The FAA will use four airport classifications instead of two for GA in the National Plan of Integrated Airport Systems (NPIAS), its biennial report to Congress. Airports included in the NPIAS are considered significant to national air transportation and therefore eligible for federal airport improvement grants. In the future the FAA may use these categories as it considers regulatory and funding policies for GA airports.
The new study, in which AOPA and other industry stakeholders participated over an 18-month period, was released May 15 at the Aero Club of Washington, D.C.
“The FAA’s report will be a valuable resource for explaining the value of general aviation airports,” said Greg Pecoraro, AOPA vice president of airports and state advocacy. “We encourage AOPA members and Airport Support Network volunteers to read the report and discuss it with their airport manager and local decision makers.”
Of the 3,330 airports in the NPIAS, 378 are primary airports, supporting scheduled air carrier service. For 2,455 of the remaining 2,952 landing facilities, the report replaces former airport designations of reliever and GA airports with the four new categories.
Under the new system, 84 airports are classified as national airports, with high activity including numerous jets and multiengine propeller aircraft, and averaging about 200 based aircraft including 30 jets.
The study classified 467 airports as regional, serving national markets, and with high levels of activity including some jets and multiengine propeller aircraft. They had an average of 90 based aircraft, including three jets.
There were 1,236 airports identified as local, serving regional markets and having moderate levels of activity including some multiengine propeller aircraft. The airports had about 33 based propeller-driven aircraft.
The report identified 668 basic airports, often serving “critical aeronautical functions within local and regional markets” and having about 10 propeller-driven airports based at the fields. About 500 other airports must still be categorized under the new system--a process the FAA plans to begin this fall.

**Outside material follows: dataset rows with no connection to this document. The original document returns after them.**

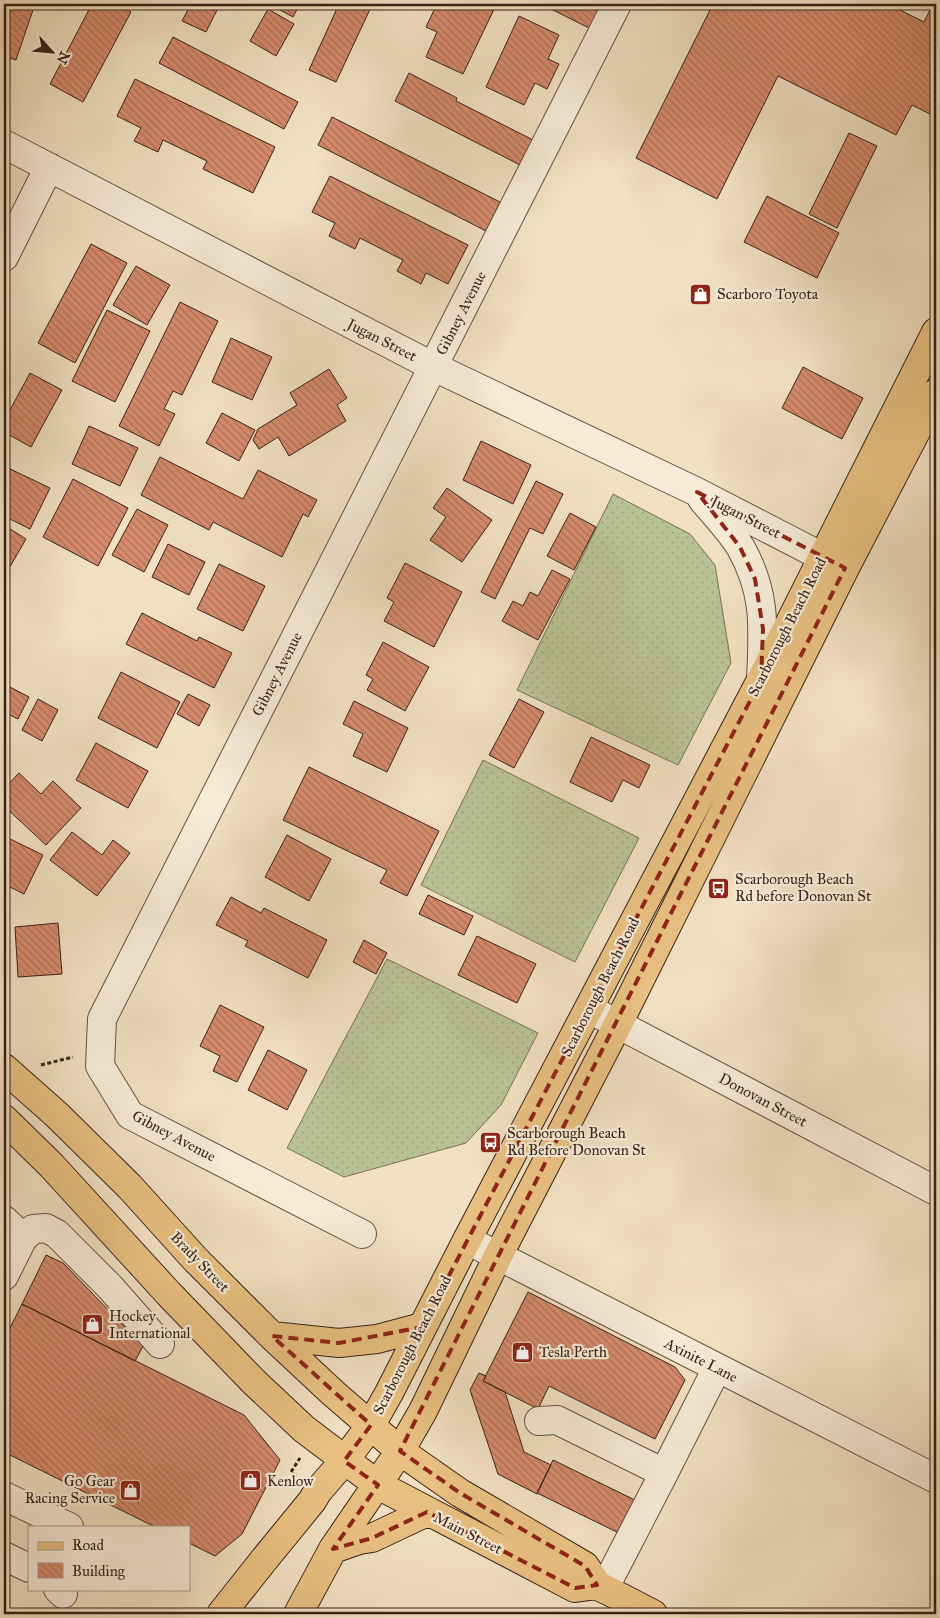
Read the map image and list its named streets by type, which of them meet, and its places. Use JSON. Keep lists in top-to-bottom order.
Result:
{
  "streets": {
    "main road": ["Scarborough Beach Road", "Brady Street", "Main Street"],
    "street": [
      "Gibney Avenue",
      "Jugan Street",
      "Donovan Street",
      "Axinite Lane"
    ]
  },
  "crossings": [
    ["Gibney Avenue", "Jugan Street"],
    ["Jugan Street", "Scarborough Beach Road"],
    ["Scarborough Beach Road", "Donovan Street"],
    ["Scarborough Beach Road", "Brady Street"],
    ["Scarborough Beach Road", "Axinite Lane"],
    ["Scarborough Beach Road", "Main Street"],
    ["Brady Street", "Main Street"]
  ],
  "places": {
    "shop": [
      "Scarboro Toyota",
      "Hockey International",
      "Tesla Perth",
      "Kenlow",
      "Go Gear Racing Service"
    ],
    "bus stop": ["Scarborough Beach Rd before Donovan St", "Scarborough Beach Rd Before Donovan St"]
  },
  "legend": ["Road", "Building"],
  "north": "bottom right"
}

The report provided a comparative perspective on investment in GA infrastructure, pointing out that GA operators “spend more to fly at the general aviation airports than the Federal Government invested at these airports.” In 2009, “nonairline operators spent $12 billion flying an estimated 27 million flights at the 2,952 general aviation airports, while the Federal Government invested about $1.1 billion to help state and local governments maintain and improve those airports,” it said.

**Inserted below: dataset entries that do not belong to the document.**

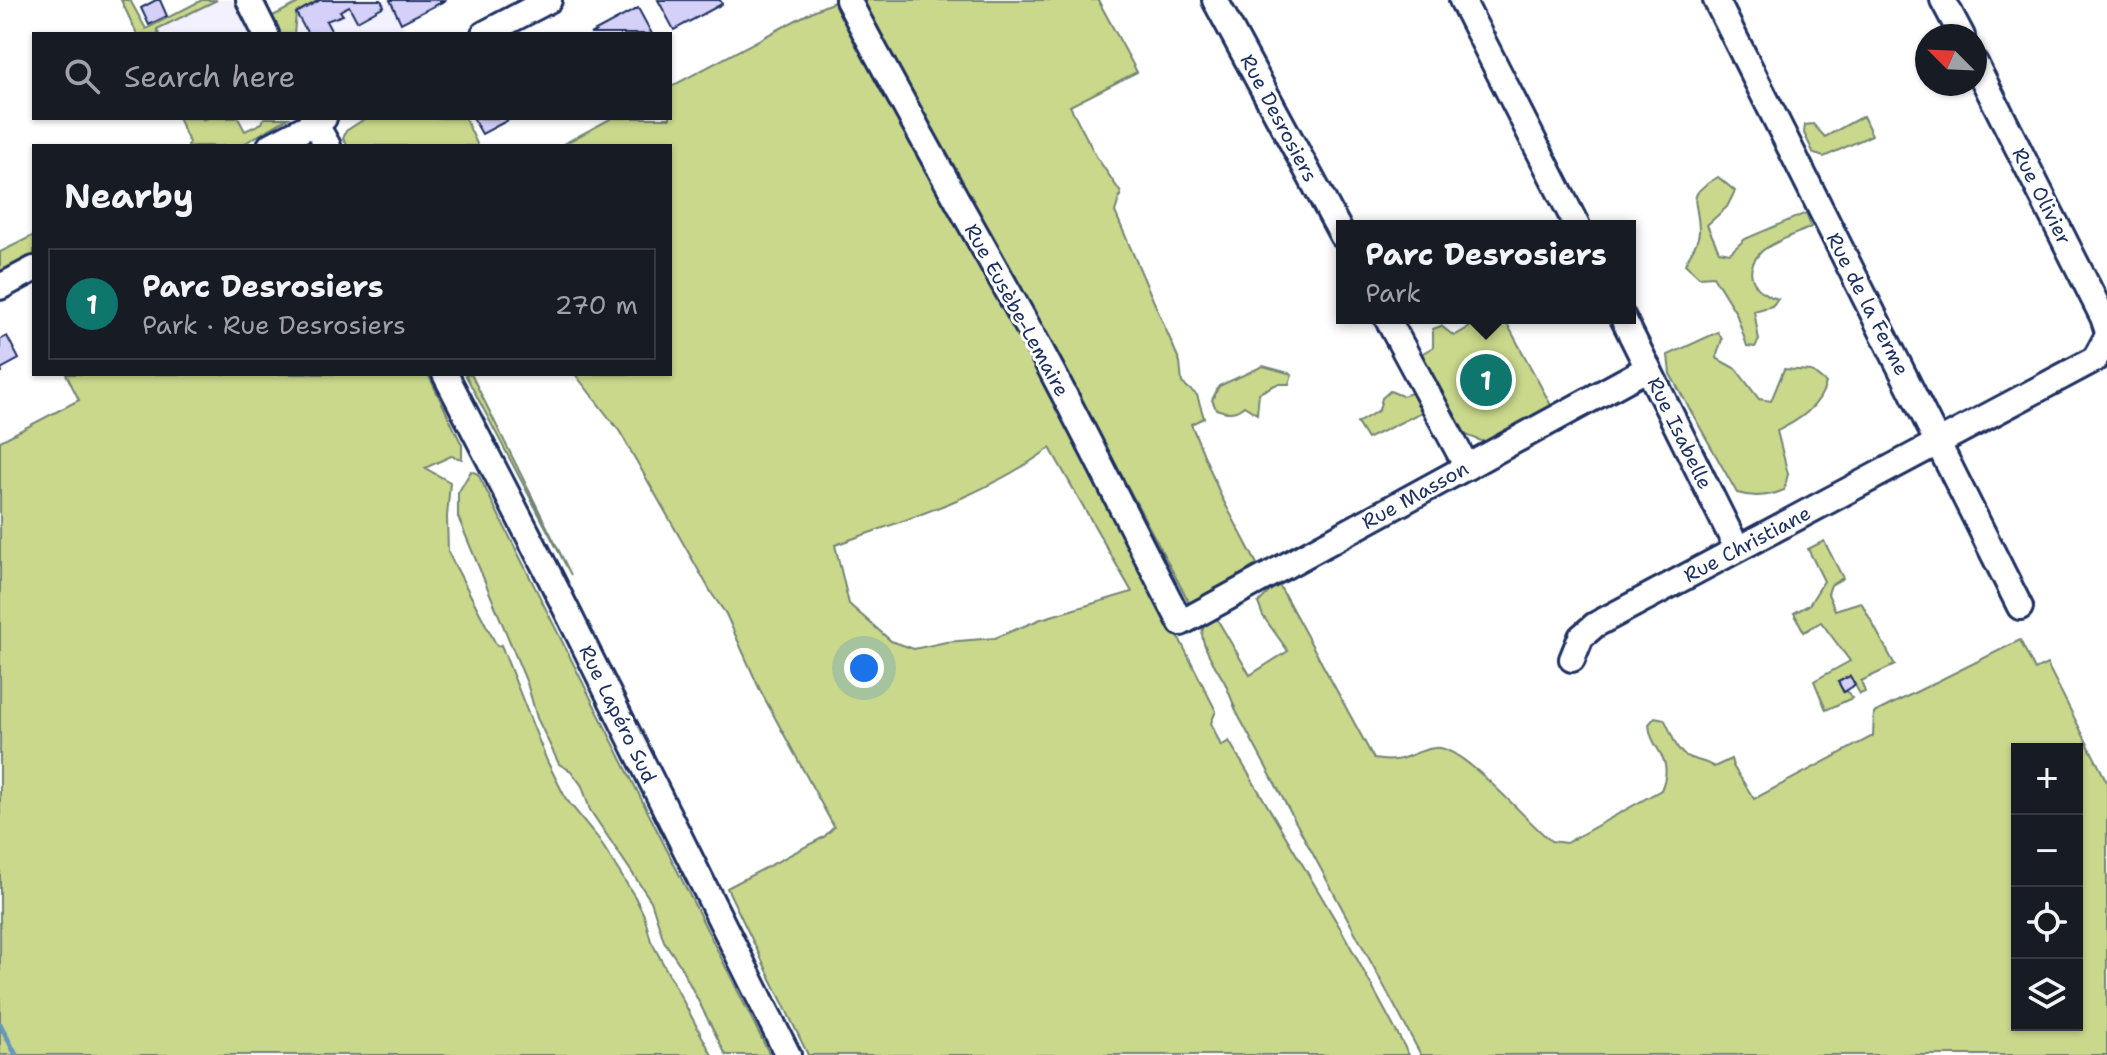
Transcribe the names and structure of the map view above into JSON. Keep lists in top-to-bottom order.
{
  "streets": {
    "street": [
      "Rue Desrosiers",
      "Rue Olivier",
      "Rue de la Ferme",
      "Rue Eusèbe-Lemaire",
      "Rue Isabelle",
      "Rue Masson",
      "Rue Christiane",
      "Rue Lapéro Sud"
    ]
  },
  "crossings": [
    ["Rue de la Ferme", "Rue Christiane"],
    ["Rue Eusèbe-Lemaire", "Rue Masson"],
    ["Rue Isabelle", "Rue Masson"],
    ["Rue Isabelle", "Rue Christiane"]
  ],
  "north": "top left",
  "page": {
    "search": "Search here",
    "heading": "Nearby",
    "popup": ["Parc Desrosiers", "Park"],
    "list": [
      {
        "mark": "1",
        "name": "Parc Desrosiers",
        "note": "Park · Rue Desrosiers",
        "value": "270 m"
      }
    ],
    "pins": "1",
    "map_buttons": ["+", "−"]
  }
}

About 75 percent of those investments facilitated airfield improvements including runways, taxiways, and aprons.
The FAA plans to incorporate the new categories into its process for identifying the national airport system’s development and funding needs for the next five years.
The airport classifications will be re-evaluated every two years to reflect airports’ changing roles and needs.
No airports will be removed from the NPIAS as a result of the study, nor does it affect an airport sponsor’s eligibility for federal funding, the FAA said.